By Lauren Dvonch
April 22, 2021
“Sustainability” is a buzzword with a variety of meanings. When it comes to sustainable agriculture, the definition seems simple: provide nutritious food for human consumption while utilizing farming practices that preserve natural resources and protect the environment. The UN projects that the global population will reach about ten million by 2050, so it is becoming increasingly important to moderate the consumption of our resources to ensure that the earth can support the growing population for years to come.
In 2019, agriculture accounted for 10% of the United State’s total greenhouse gas emissions. Additionally, deforestation, which often occurs to clear space for livestock grazing and farming, was responsible for another 10% of total greenhouse gas emissions.
In the last century, the number of farms in the United States has decreased dramatically and the average size of farms has increased, a product of the agriculture industry’s shift towards large-scale factory farms. This diminished the number of family-owned farms as large corporations began to produce the majority of food in America. This shift towards large-scale agriculture has had a myriad of negative effects, such as topsoil depletion, groundwater contamination, degradation of rural communities, harmful conditions for farmworkers, and increased production costs. Sustainable agricultural practices seek to address these issues, ultimately improving both labor conditions for farmworkers and farming’s impact on the environment.

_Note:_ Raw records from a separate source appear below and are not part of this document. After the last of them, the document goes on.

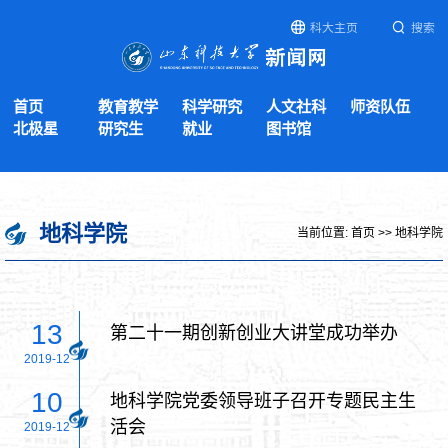
科大主页
搜索
首页
教育教学
科学研究
人文社科
师资队伍
北极星
研究生
就业
图书馆
地科学院
当前位置:
首页
>>
地科学院
13
第二十一期创新创业大讲堂成功举办
2019-12
10
地科学院党委领导班子召开专题民主生
活会
2019-12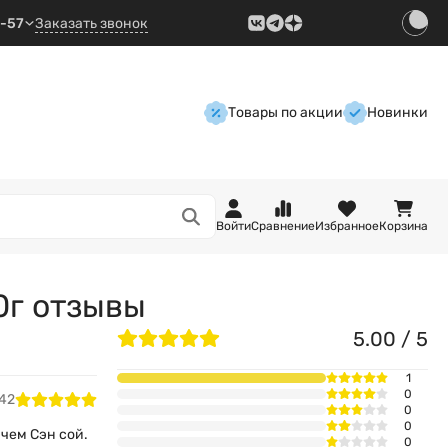
9-57
Заказать звонок
Товары по акции
Новинки
Войти
Сравнение
Избранное
Корзина
0г отзывы
5.00 / 5
1
0
:42
0
0
 чем Сэн сой.
0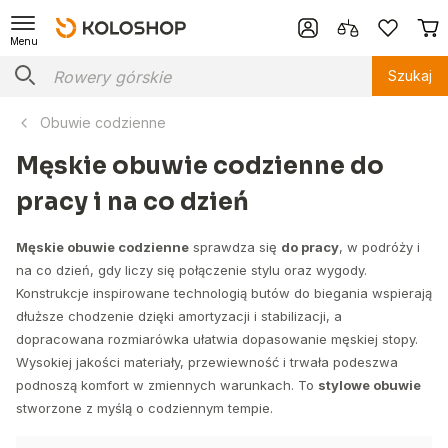
Menu
Szukaj
Obuwie codzienne
Męskie obuwie codzienne do
pracy i na co dzień
Męskie obuwie codzienne
sprawdza się
do pracy
, w podróży i
na co dzień, gdy liczy się połączenie stylu oraz wygody.
Konstrukcje inspirowane technologią butów do biegania wspierają
dłuższe chodzenie dzięki amortyzacji i stabilizacji, a
dopracowana rozmiarówka ułatwia dopasowanie męskiej stopy.
Wysokiej jakości materiały, przewiewność i trwała podeszwa
podnoszą komfort w zmiennych warunkach. To
stylowe obuwie
stworzone z myślą o codziennym tempie.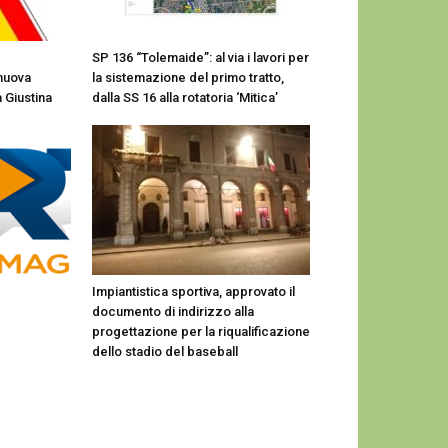
SP 136 “Tolemaide”: al via i lavori per
 nuova
la sistemazione del primo tratto,
 Giustina
dalla SS 16 alla rotatoria ‘Mitica’
Impiantistica sportiva, approvato il
documento di indirizzo alla
progettazione per la riqualificazione
dello stadio del baseball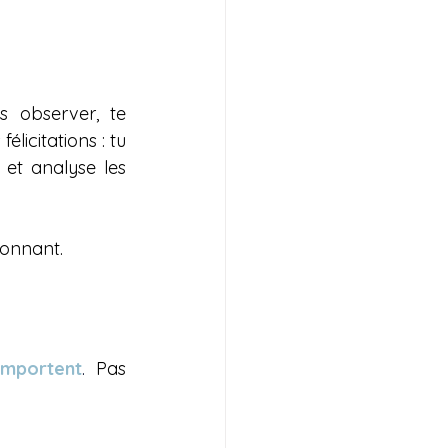
 observer, te 
licitations : tu 
 et analyse les 
ionnant.
omportent
.
 Pas 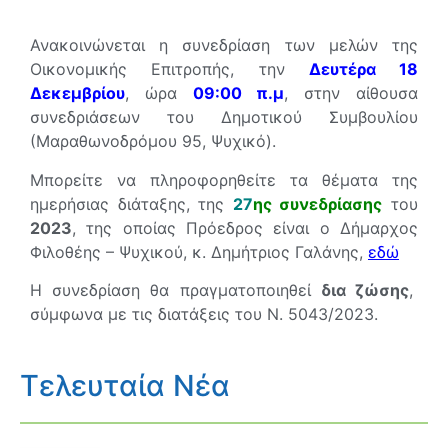
Ανακοινώνεται η συνεδρίαση των μελών της
Οικονομικής Επιτροπής, την
Δευτέρα 18
Δεκεμβρίου
, ώρα
09
:00 π.μ
, στην αίθουσα
συνεδριάσεων του Δημοτικού Συμβουλίου
(Μαραθωνοδρόμου 95, Ψυχικό).
Μπορείτε να πληροφορηθείτε τα θέματα της
ημερήσιας διάταξης, της
27
ης συνεδρίασης
του
2023
, της οποίας Πρόεδρος είναι ο Δήμαρχος
Φιλοθέης – Ψυχικού, κ. Δημήτριος Γαλάνης,
εδώ
Η συνεδρίαση θα πραγματοποιηθεί
δια ζώσης
,
σύμφωνα με τις διατάξεις του Ν. 5043/2023.
Τελευταία Νέα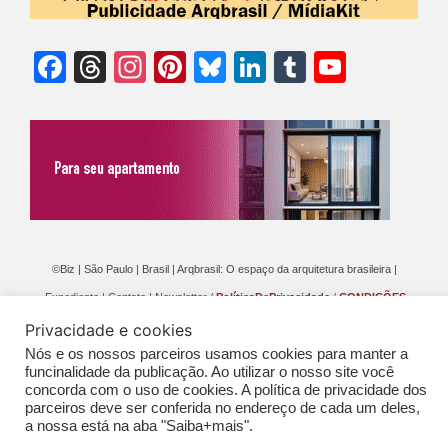
Facebook
Threads
Instagram
Pinterest
Bluesky
LinkedIn
Tumblr
YouTu
Chann
©Biz | São Paulo | Brasil | Arqbrasil: O espaço da arquitetura brasileira |
Expediente
|
Contato
|
Newsletter
/
PolíticaDePrivacidade
/
CONDIÇÕES
GERAIS DE PUBLICAÇÃO (CGP
)
Privacidade e cookies
Nós e os nossos parceiros usamos cookies para manter a
funcinalidade da publicação. Ao utilizar o nosso site você
concorda com o uso de cookies. A política de privacidade dos
parceiros deve ser conferida no endereço de cada um deles,
a nossa está na aba "Saiba+mais".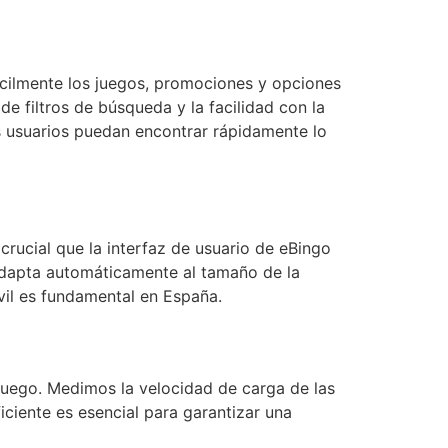
ácilmente los juegos, promociones y opciones
e filtros de búsqueda y la facilidad con la
s usuarios puedan encontrar rápidamente lo
crucial que la interfaz de usuario de eBingo
 adapta automáticamente al tamaño de la
óvil es fundamental en España.
 juego. Medimos la velocidad de carga de las
iciente es esencial para garantizar una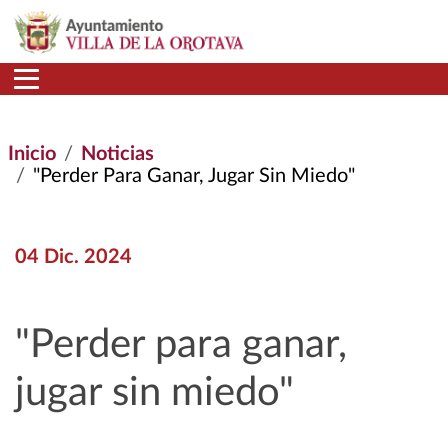
Pasar al contenido principal
Inicio
Noticias
"Perder Para Ganar, Jugar Sin Miedo"
04 Dic. 2024
"Perder para ganar,
jugar sin miedo"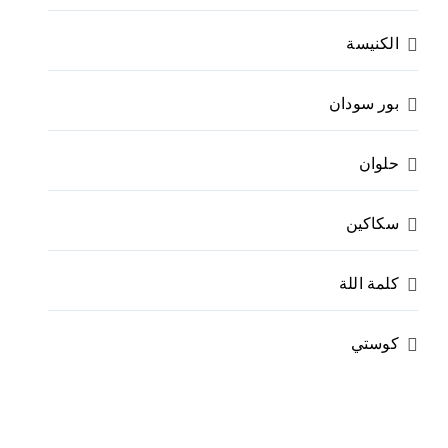
الكنيسة
بور سودان
حلوان
سكاكين
كلمة اللة
كوستي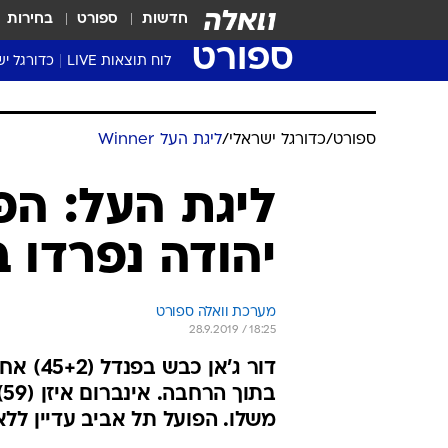
חדשות
ספורט
בחירות
ספורט
לוח תוצאות LIVE
כדורגל יש
ליגת העל Winner
סטט' ליגת
ספורט
/
כדורגל ישראלי
/
ליגת העל Winner
גביע המדי
גביע הטוט
ליגת העל: הפו
שגרירים
יהודה נפרדו ב-1
נבחרות י
ליגה לאומ
ליגה א'
מערכת וואלה ספורט
28.9.2019 / 18:25
ב
משלו. הפועל תל אביב עדיין ללא 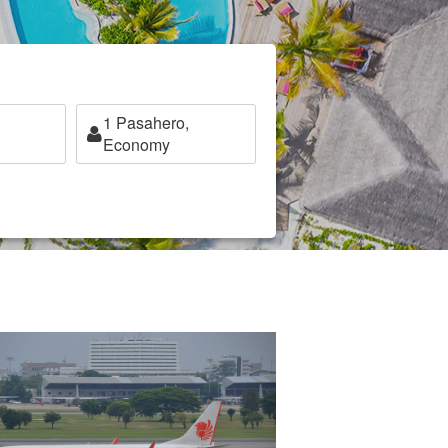
1
Pasahero,
Economy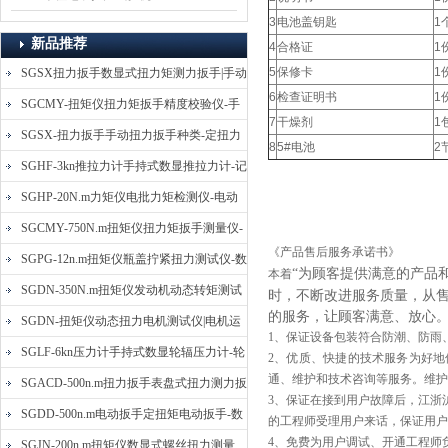
3
电池盖钥匙
1
新品推荐
4
合格证
1
5
保修卡
1
SGSX扭力扳手数显式扭力矩测力扳手|手动
6
检查证明书
1
定扭矩检测扳手
SGCMY-扭矩仪扭力矩扳手精度校验仪-手
7
干燥剂
1
动扳子扭矩校准仪
SGSX-扭力扳手手动扭力扳手种类-定扭力
8
5#电池
2
矩检测扳手价格
SGHF-3kn推拉力计手持式数显推拉力计-记
忆数据拉压力测力计
SGHP-20N.m力矩仪电批力矩检测仪-电动
螺丝批扭力矩测试仪
SGCMY-750N.m扭矩仪扭力矩扳手测量仪-
《产品售后服务承诺书》
校准扳手扭力精度测试仪
SGPG-12n.m扭矩仪瓶盖拧紧扭力测试仪-数
“为顾客提供满意的产品
本着
显式瓶盖扭力矩仪
SGDN-350N.m扭矩仪发动机动态转矩测试
时，不断改进服务质量，从
的服务，让顾客满意、放心
仪-动态电机扭矩测量仪
SGDN-扭矩仪动态扭力电机测试仪|电机运
1、保证设备包装符合防潮、防雨
转摩擦力扭矩仪
SGLF-6kn压力计手持式数显轮辐压力计-轮
2、优质、快捷的技术服务为好
通、维护和技术咨询等服务。维护
辐称重压力测力计
SGACD-500n.m扭力扳手表盘式扭力测力扳
3、保证在接到用户故障后，江浙
手-表盘扭力矩检测扳手
SGDD-500n.m电动扳手定扭矩电动扳手-数
的工程师受理用户来话，保证用户
4、免费为用户调试、开通工程师
显式电动定扭力矩扳手
SGJN-200n.m扭矩仪数显式螺丝扭力测量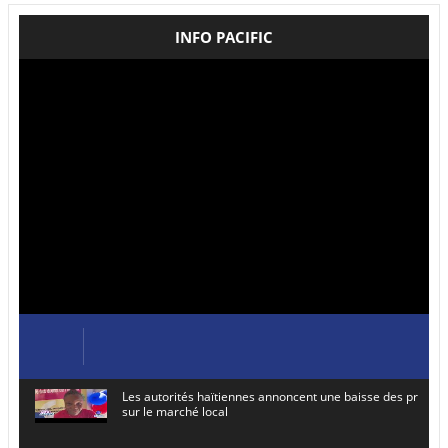
INFO PACIFIC
Les autorités haïtiennes annoncent une baisse des prix de
sur le marché local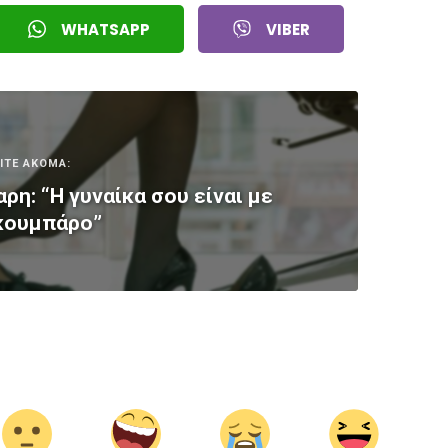
WHATSAPP
VIBER
ΙΤΕ ΑΚΟΜΑ:
ρη: “Η γυναίκα σου είναι με
κουμπάρο”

Sustainable agriculture is a dynamic practice that encompasses technology and farming methods to preserve natural resources and ensure their viability for years to come. Some commonly used sustainable agriculture practices include:
Increased crop diversity: This allows farmers to profit from high yields of multiple crops year round, limit reliance on chemical pesticides, and enhance soil fertility.
Planting cover crops: Cover crops are planted to protect soil from erosion and provide it with nutrients between growing seasons. They can also be used for livestock grazing, and are effective in limiting pesticide runoff and adding organic matter to soil.
Hydroponics and aquaponics: These farming practices grow crops without soil so that they can be grown inside or outside in areas with limited space.
Use of renewable energy sources: Harnessing energy sources like solar, hydroelectric, or wind limits dependence on nonrenewable energy.
No-till farming: Tilling turns over the top layer of soil before planting new crops, which erodes the soil and kills microbes essential for soil health. No-till farming maintains soil structure and quality for multiple growing seasons.
These are just a few examples of the many sustainable agriculture practices that farmers are implementing around the world to preserve our natural resources and provide nutritious food for the global population. About two million people on Earth are currently experiencing moderate to severe levels of food insecurity, and if current agricultural practices do not shift towards sustainable farming, this number will only increase with the growing population. Sustainable agriculture will allow the planet to thrive while simultaneously supplying healthy food for humans.